Alva House was reputed to be the first flat roofed house in Guiseley - and it seems everyone wanted to try it out when this picture was taken during a “Sewing Tea” in 1883. Crowded together way up high they appear to have been taking the opportunity to admire the view across the town.

The event was hosted by the house's owners the Walsh family for members of the new Baptist Chapel on Oxford Road, which had opened the same year.

The remarkable image is a thread which links all these other Aireborough Historical Society photographs together.

Alva House was built by James Waddington and was named in memory of his home town Alva in Scotland, which was a thriving textile manufacturing centre during the Industrial Revolution.

Waddington manufactured mungo, a fibrous material made from waste fabric. As well as Alva House he also built Cassfield Mill and Alva Terrace to provide homes for some of his workforce. The house itself later became part of the mill complex and is now long since demolished.

Cassfield Mill was built in the 1880s and provided employment in the town until its demolition about 100 years later.

The mill was taken over by rag merchant George Nunns in 1918 - and in one of the photographs taken in 1938 his staff can be seen lined up outside. The image was originally donated by Mrs Ellis of Micklefield Lane.

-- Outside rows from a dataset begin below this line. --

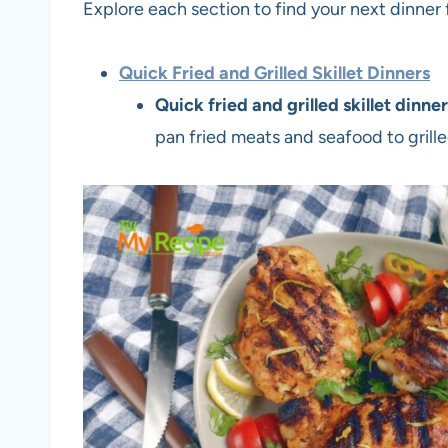
Explore each section to find your next dinner 
Quick Fried and Grilled Skillet Dinners
Quick fried and grilled skillet dinne
pan fried meats and seafood to grill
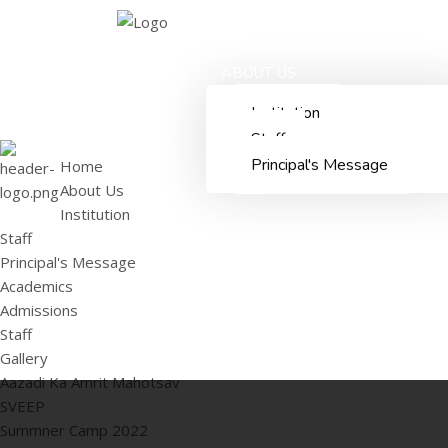
HOME
ABOUT US
Institution
Staff
Principal's Message
Home
About Us
Institution
Staff
Principal's Message
Academics
Admissions
Staff
Gallery
Aazadi Ka Amrit Mahotsav
SVEEP
Summner Camp 2022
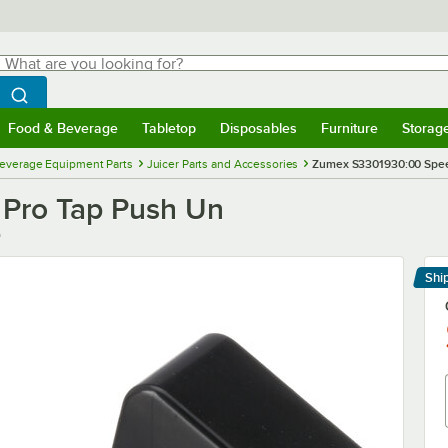
hat are you looking for?
Search
egin typing for results.
Search WebstaurantStore
Food & Beverage
Tabletop
Disposables
Furniture
Storag
menu
Food & Beverage
Submenu
Tabletop
Submenu
Disposables
Submenu
Furniture
Submenu
Storage 
everage Equipment Parts
Juicer Parts and Accessories
Zumex S3301930:00 Spee
Pro Tap Push Un
0
Shi
Le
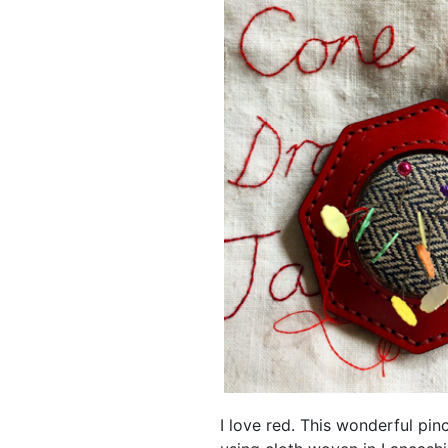
I love red. This wonderful pi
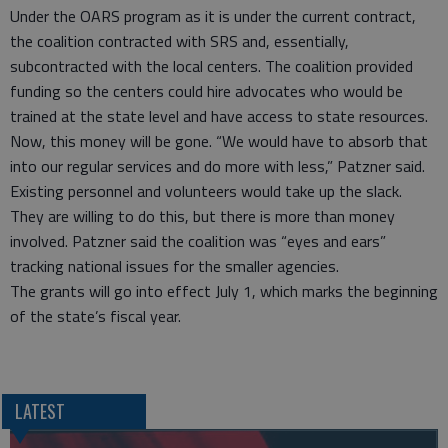
Under the OARS program as it is under the current contract,
the coalition contracted with SRS and, essentially,
subcontracted with the local centers. The coalition provided
funding so the centers could hire advocates who would be
trained at the state level and have access to state resources.
Now, this money will be gone. “We would have to absorb that
into our regular services and do more with less,” Patzner said.
Existing personnel and volunteers would take up the slack.
They are willing to do this, but there is more than money
involved. Patzner said the coalition was “eyes and ears”
tracking national issues for the smaller agencies.
The grants will go into effect July 1, which marks the beginning
of the state’s fiscal year.
LATEST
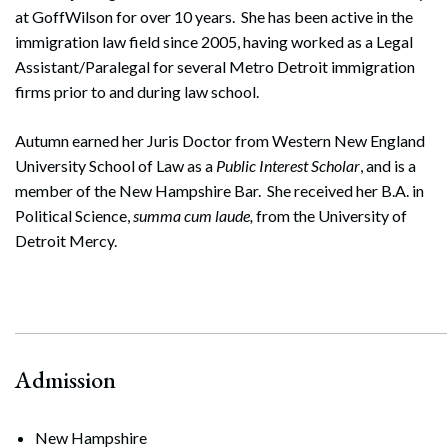
at GoffWilson for over 10 years. She has been active in the
immigration law field since 2005, having worked as a Legal
Assistant/Paralegal for several Metro Detroit immigration
firms prior to and during law school.
Autumn earned her Juris Doctor from Western New England
University School of Law as a
Public Interest Scholar
, and is a
member of the New Hampshire Bar. She received her B.A. in
Political Science,
summa cum laude,
from the University of
Detroit Mercy.
Admission
New Hampshire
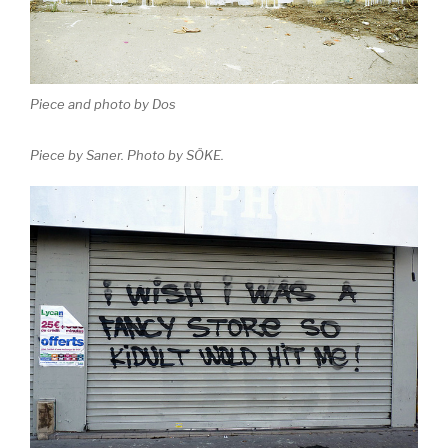
Piece and photo by Dos
Piece by Saner. Photo by SÖKE.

Another photograph, taken in 1954, shows staff in the mill yard waiting to set off on a works outing.

The mill was eventually divided into business units before being demolished in 1986 to be replaced by Morrisons supermarket.

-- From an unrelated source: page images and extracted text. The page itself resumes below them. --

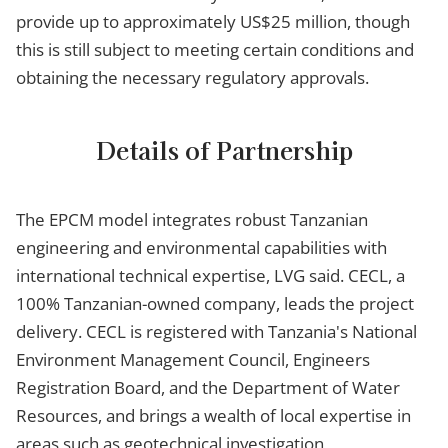
provide up to approximately US$25 million, though
this is still subject to meeting certain conditions and
obtaining the necessary regulatory approvals.
Details of Partnership
The EPCM model integrates robust Tanzanian
engineering and environmental capabilities with
international technical expertise, LVG said. CECL, a
100% Tanzanian-owned company, leads the project
delivery. CECL is registered with Tanzania's National
Environment Management Council, Engineers
Registration Board, and the Department of Water
Resources, and brings a wealth of local expertise in
areas such as geotechnical investigation,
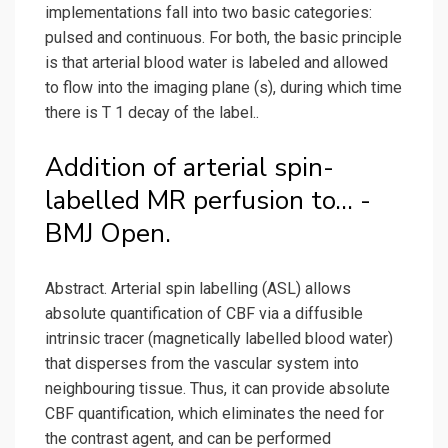
implementations fall into two basic categories:
pulsed and continuous. For both, the basic principle
is that arterial blood water is labeled and allowed
to flow into the imaging plane (s), during which time
there is T 1 decay of the label..
Addition of arterial spin-
labelled MR perfusion to... -
BMJ Open.
Abstract. Arterial spin labelling (ASL) allows
absolute quantification of CBF via a diffusible
intrinsic tracer (magnetically labelled blood water)
that disperses from the vascular system into
neighbouring tissue. Thus, it can provide absolute
CBF quantification, which eliminates the need for
the contrast agent, and can be performed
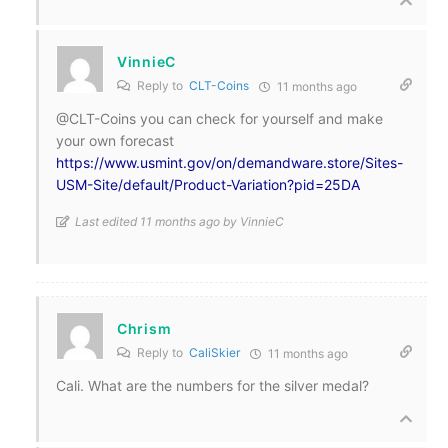
VinnieC
Reply to
CLT-Coins
11 months ago
@CLT-Coins you can check for yourself and make
your own forecast
https://www.usmint.gov/on/demandware.store/Sites-
USM-Site/default/Product-Variation?pid=25DA
Last edited 11 months ago by VinnieC
Chrism
Reply to
CaliSkier
11 months ago
Cali. What are the numbers for the silver medal?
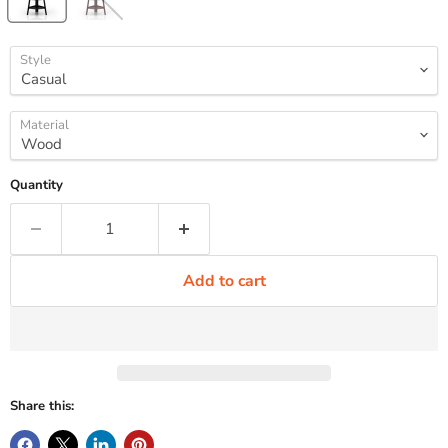
Style
Material
Quantity
Add to cart
Share this:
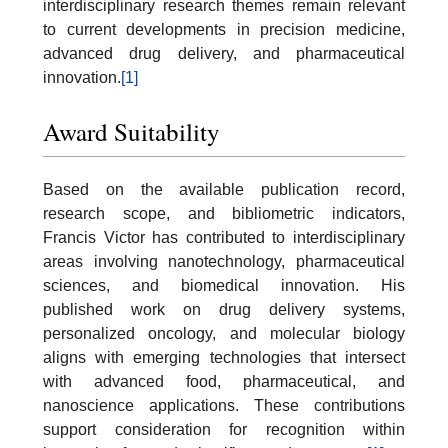
interdisciplinary research themes remain relevant
to current developments in precision medicine,
advanced drug delivery, and pharmaceutical
innovation.
[1]
Award Suitability
Based on the available publication record,
research scope, and bibliometric indicators,
Francis Victor has contributed to interdisciplinary
areas involving nanotechnology, pharmaceutical
sciences, and biomedical innovation. His
published work on drug delivery systems,
personalized oncology, and molecular biology
aligns with emerging technologies that intersect
with advanced food, pharmaceutical, and
nanoscience applications. These contributions
support consideration for recognition within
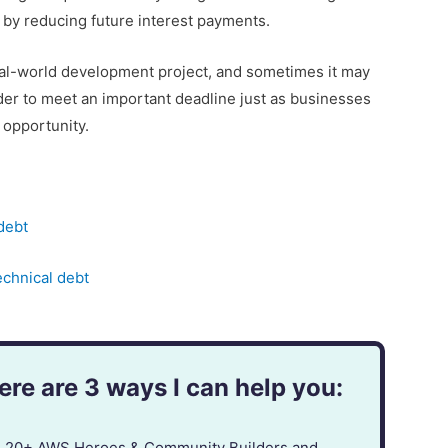
 by reducing future interest payments.
eal-world development project, and sometimes it may
rder to meet an important deadline just as businesses
 opportunity.
debt
echnical debt
re are 3 ways I can help you:
in 20+ AWS Heroes & Community Builders and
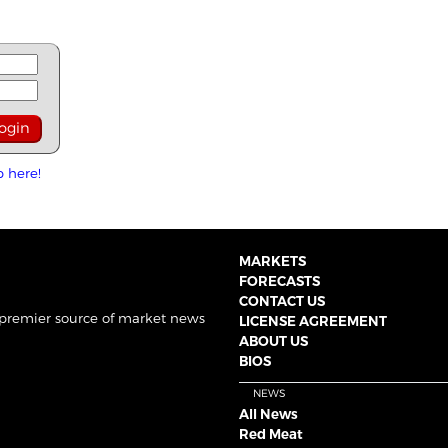
p here!
MARKETS
FORECASTS
CONTACT US
 premier source of market news
LICENSE AGREEMENT
ABOUT US
BIOS
NEWS
All News
Red Meat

A snowy photograph shows the mill building in its final days in 1985. Pictures from 1986 show crowds gathering to watch the demolition taking place, with one person peering over a wall as the massive chimney falls.

In a photograph taken in 1955 we can see Clifford Nunns, "principal of George Nunns & Son, mungo, shoddy Cassfield Mills, Guiseley".

Mr Nunns is holding a pigeon in front of a number of trophies. An account from the time tells us Mr Nunns was a Guiseley pigeon fancier, who at the annual meeting of the Wharfedale Flying Club carried off seven of the eight cups awarded for the previous year's flying.

It said: " The 1954 trophies won by Mr Nunns are Wharfedale League, the Channel and cross-Channel of the Yeadon Flying Club, the Combined Average Inland and Continental, the Woods Point Selection, the Continental Points, the All-Bird Average, Best Continental Average and the Wharfedale Show.

" Mr Nunns is the principal of George Nunns & Son, mungo, shoddy Cassfield Mills, Guiseley. He was Captain of Guiseley Cricket Club for 15 years and a past president of Guiseley Bowling Club. He served for a number of years on the old Guiseley District Council and was chairman for a term. His greatest ambition is to become the Channel winner, he has been second after being beaten by a decimal only. His home is at Highfield, Hawksworth Avenue, Guiseley."

Mills dominated the landscape of Guiseley, Yeadon and Rawdon for many generations - creating widespread employment for local people and fortunes for the owners.

Over many decades the demise of the area’s mills become an all too familiar pattern - but in Guiseley one company has bucked the trend and is still going strong after more than 180 years. Abraham Moon & Sons was founded in 1837 and is still thriving. Today Moon has carved a niche for itself as a supplier of top quality products. It is a strategy that has enabled it to keep going when many others have been forced to shut down. In 1950 there were seven woollen manufacturers in Guiseley - now there is only one.

One of the best known of the mill owners was William Murgatroyd, known to Yeadon people as “Billy Murg”. His property, Moorfield woollen mill, was built in 1877and covered a large area at the corner of Victoria Avenue and the High Street, stretching as far as to Yeadon Cricket Pitch and the White Swan.The mill was eventually demolished and a trading estate was built on the site.